Article 762 The terms of a factoring contract shall generally cover the type of business, scope and period of service, information on the underlying transaction contracts and the accounts receivable, factoring proceeds or service remuneration, terms of payment, and other necessary information.
A factoring contract shall be made in writing.
Article 763 Where an obligee enters into a factoring contract with a factor in respect of accounts receivable forged by the obligee and the obligor, the obligor shall not plead nonexistence of the accounts receivable as a defense against the factor unless the factor knew that the accounts receivable were forged.
Article 764 A factor shall indicate its identity as a factor in, and attach necessary documents to, any notice of accounts receivable transfer sent to an obligor of accounts receivable.
Article 765 Where the obligee and the obligor of accounts receivable agree through negotiation to alter or terminate the underlying transaction contract without due cause after the obligor receives a notice of accounts receivable transfer, the alteration or termination shall not be binding on the factor if it has an adverse effect on the factor.
Article 967 A partnership contract is an agreement whereby two or more partners share the interests and risks as a joint enterprise.
Article 968 Each of the partners shall perform their obligations of contribution in the manner and amount and according to the payment terms as agreed.
Article 969 The partners' contributions and the profits and other properties legally obtained from the business operations of the partnership shall be its partnership property.
No partner may claim severance of the partnership property before the termination of the partnership contract.
Article 970 Any decision made by the partners on partnership affairs shall be unanimously agreed upon by all the partners unless otherwise agreed under the partnership contract.
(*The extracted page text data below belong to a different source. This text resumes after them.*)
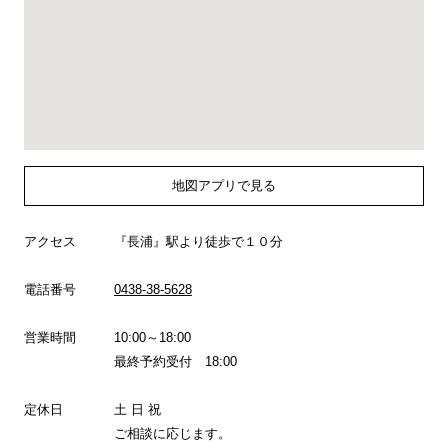
地図アプリで見る
アクセス
『長浦』駅より徒歩で１０分
電話番号
0438-38-5628
営業時間
10:00～18:00
最終予約受付 18:00
定休日
土 日 祝
ご相談に応じます。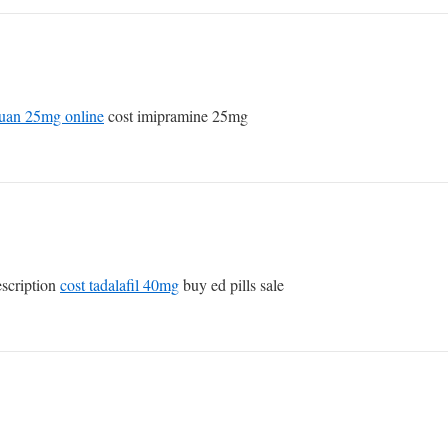
uan 25mg online
cost imipramine 25mg
escription
cost tadalafil 40mg
buy ed pills sale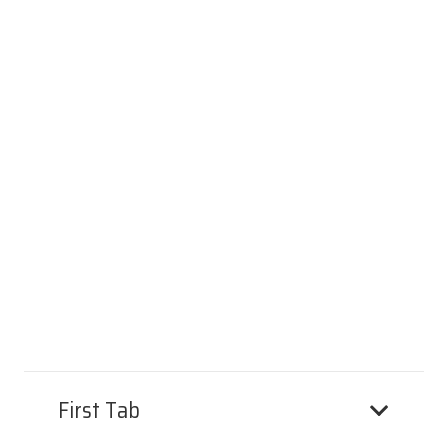
First Tab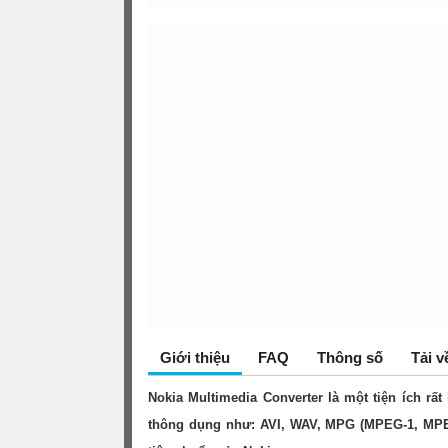
Giới thiệu
FAQ
Thông số
Tải v
Nokia Multimedia Converter là một tiện ích rấ
thông dụng như: AVI, WAV, MPG (MPEG-1, MPE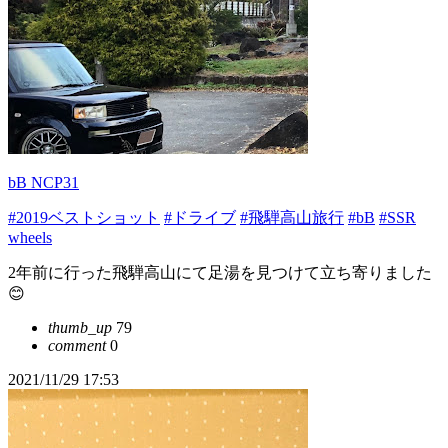
bB NCP31
#2019ベストショット
#ドライブ
#飛騨高山旅行
#bB
#SSR
wheels
2年前に行った飛騨高山にて足湯を見つけて立ち寄りました
😊
thumb_up
79
comment
0
2021/11/29 17:53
Partnership affairs shall be jointly managed by all the partners. One or more partners may be authorized to manage the partnership affairs as agreed under the partnership contract or upon a decision by all the partners, in which case the other partners will be relieved from but may supervise the management of the partnership affairs.
Where the partners manage the partnership affairs separately, any managing partner may object to the management by other managing partners and other partners shall suspend the management of such affairs.